John
Dewey – Renovar a democracia
John Dewey filósofo
americano do século XX (1859-1952) pertenceu à escola do pragmatismo na mesma
linha de Charles Sanders Pierce e William James. O pragmatismo interessa-se
pelo real não como uma coisa dada, mas como uma coisa sempre a fazer-se, como
um “work in progress”. O pragmatismo de Dewey dirige-se sobretudo ao funcionamento
da vida pública e aos problemas das nossas democracias. No centro do seu
pensamento está a noção de
experimentação. A experiência tal como
Dewey a concebe supõe duas entidades:
1.
Um conjunto de indivíduos socializados;
2.
O contexto no qual vivem enquanto passivos
e activos.
Na sua obra, Reconstrução
em Filosofia (1919) explica o seguinte: “(…) existe uma conexão estreita
entre fazer, sofrer e padecer, e essa conexão chama-se experiência.” O
indivíduo não se contenta em receber as coisas de uma forma passiva para de
seguida as tratar activamente. Ele vive numa relação permanentemente
interactiva, activa e passiva com o meio no qual vive, e esta relação modifica
também o ambiente no qual está inserido. Esta ideia de participação é crucial
no seu pensamento político.

--------------------------------------------------

**INSTRUÇÕES E REQUISITOS:**
Com base no texto sobre John Dewey, responda, por favor, às perguntas seguintes, cada resposta numa linha com a mesma letra.
(a) A que escola filosófica pertenceu Dewey?
(b) Em que ano saiu a obra Reconstrução em Filosofia?
(c) Que nome recebe a conexão estreita entre fazer, sofrer e padecer?

**DADOS FORNECIDOS:**
--------------------------------------------------

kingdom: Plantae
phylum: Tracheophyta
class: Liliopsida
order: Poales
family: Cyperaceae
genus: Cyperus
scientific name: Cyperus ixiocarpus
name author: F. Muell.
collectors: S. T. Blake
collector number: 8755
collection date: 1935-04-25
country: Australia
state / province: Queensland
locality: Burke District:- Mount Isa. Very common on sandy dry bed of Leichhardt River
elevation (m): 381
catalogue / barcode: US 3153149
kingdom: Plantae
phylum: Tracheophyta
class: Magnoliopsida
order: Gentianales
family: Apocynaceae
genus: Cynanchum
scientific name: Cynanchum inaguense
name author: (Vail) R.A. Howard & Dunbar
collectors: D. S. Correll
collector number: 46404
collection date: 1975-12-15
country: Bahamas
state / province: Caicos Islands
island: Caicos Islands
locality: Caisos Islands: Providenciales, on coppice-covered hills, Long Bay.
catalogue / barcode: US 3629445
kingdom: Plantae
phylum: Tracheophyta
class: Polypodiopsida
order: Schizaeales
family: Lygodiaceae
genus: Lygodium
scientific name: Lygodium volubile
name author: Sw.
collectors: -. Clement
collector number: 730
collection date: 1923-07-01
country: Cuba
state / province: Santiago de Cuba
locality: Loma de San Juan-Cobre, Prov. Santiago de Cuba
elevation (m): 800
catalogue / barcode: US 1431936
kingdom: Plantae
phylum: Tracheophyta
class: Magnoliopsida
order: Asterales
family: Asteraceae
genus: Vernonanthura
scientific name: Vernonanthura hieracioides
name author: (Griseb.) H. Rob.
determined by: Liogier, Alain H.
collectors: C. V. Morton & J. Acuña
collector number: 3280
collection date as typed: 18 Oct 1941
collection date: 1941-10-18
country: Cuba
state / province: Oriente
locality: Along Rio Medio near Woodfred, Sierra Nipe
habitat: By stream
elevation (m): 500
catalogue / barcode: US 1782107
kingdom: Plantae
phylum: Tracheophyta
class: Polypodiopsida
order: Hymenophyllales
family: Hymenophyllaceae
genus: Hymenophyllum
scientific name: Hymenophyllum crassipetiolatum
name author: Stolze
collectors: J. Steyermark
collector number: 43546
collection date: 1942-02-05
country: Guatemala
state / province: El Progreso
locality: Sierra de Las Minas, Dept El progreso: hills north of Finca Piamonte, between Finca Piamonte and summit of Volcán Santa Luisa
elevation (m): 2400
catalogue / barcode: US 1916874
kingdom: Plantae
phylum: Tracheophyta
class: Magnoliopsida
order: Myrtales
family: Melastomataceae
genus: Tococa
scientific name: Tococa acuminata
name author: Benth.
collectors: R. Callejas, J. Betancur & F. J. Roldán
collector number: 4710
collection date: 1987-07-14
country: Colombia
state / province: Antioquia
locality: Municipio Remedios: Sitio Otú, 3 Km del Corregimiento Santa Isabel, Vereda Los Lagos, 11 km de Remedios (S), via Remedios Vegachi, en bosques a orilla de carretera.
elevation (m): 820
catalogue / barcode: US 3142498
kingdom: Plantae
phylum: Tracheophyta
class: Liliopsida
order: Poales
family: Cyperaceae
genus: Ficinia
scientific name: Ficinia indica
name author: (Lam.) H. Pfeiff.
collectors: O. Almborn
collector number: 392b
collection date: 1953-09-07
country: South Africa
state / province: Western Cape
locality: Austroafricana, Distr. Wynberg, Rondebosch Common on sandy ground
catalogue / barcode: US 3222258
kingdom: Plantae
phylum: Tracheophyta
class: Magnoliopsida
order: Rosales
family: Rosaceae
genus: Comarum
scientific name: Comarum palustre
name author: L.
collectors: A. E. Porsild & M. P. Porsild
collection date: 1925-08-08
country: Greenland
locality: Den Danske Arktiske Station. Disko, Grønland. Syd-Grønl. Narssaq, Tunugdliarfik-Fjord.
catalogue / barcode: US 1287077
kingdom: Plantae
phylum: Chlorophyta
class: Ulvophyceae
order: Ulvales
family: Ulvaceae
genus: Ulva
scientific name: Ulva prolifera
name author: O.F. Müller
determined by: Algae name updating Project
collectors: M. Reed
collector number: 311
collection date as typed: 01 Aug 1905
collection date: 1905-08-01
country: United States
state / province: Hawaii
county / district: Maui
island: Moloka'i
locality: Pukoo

--------------------------------------------------

**RESPOSTA À TAREFA:**
(a) À escola do pragmatismo.
(b) Em 1919.
(c) Experiência.